With stronger models:

  • Consistent builds lasting over 2 hours became possible without sprint decomposition
  • The sprint structure was removed, and evaluation was reduced to “once at the end”
  • This prevented unnecessary mechanisms from merely increasing costs

However, evaluators don’t become entirely unnecessary. When the task falls outside the model’s reliability boundary — for example, when core interactions keep getting left as stubs — the evaluator remains valuable insurance.

Practical principle: Stress-test the harness with each new model release and redesign by removing parts that have become dead weight.



Insights

While previous posts focused on the “what” of harnesses (guardrails, monitoring, feedback loops), these two sources complement the “why” and “how.”

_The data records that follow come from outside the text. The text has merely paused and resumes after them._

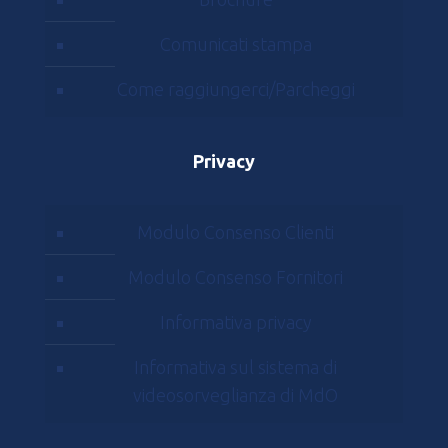
Comunicati stampa
Come raggiungerci/Parcheggi
Privacy
Modulo Consenso Clienti
Modulo Consenso Fornitori
Informativa privacy
Informativa sul sistema di
videosorveglianza di MdO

On the “why” side, the 4-axis framework clarifies how harnesses relate to prompts and context. The distinction that prompts are requests while harnesses are physical barriers provides a practical criterion for deciding “should this rule go in CLAUDE.md or be enforced as a linter rule?”

On the “how” side, the planner-generator-evaluator architecture presents concrete implementation patterns for harnesses. In particular, the patterns of contractualizing the definition of done through sprint contracts and performing real interaction-based QA by equipping the evaluator with Playwright are immediately applicable. And the insight “when models improve, lighten the harness” reframes harnesses not as permanent, immutable infrastructure but as a collection of assumptions about model capabilities. In HarnessKit development as well, a process for re-evaluating the necessity of each skill with every new model release would be needed.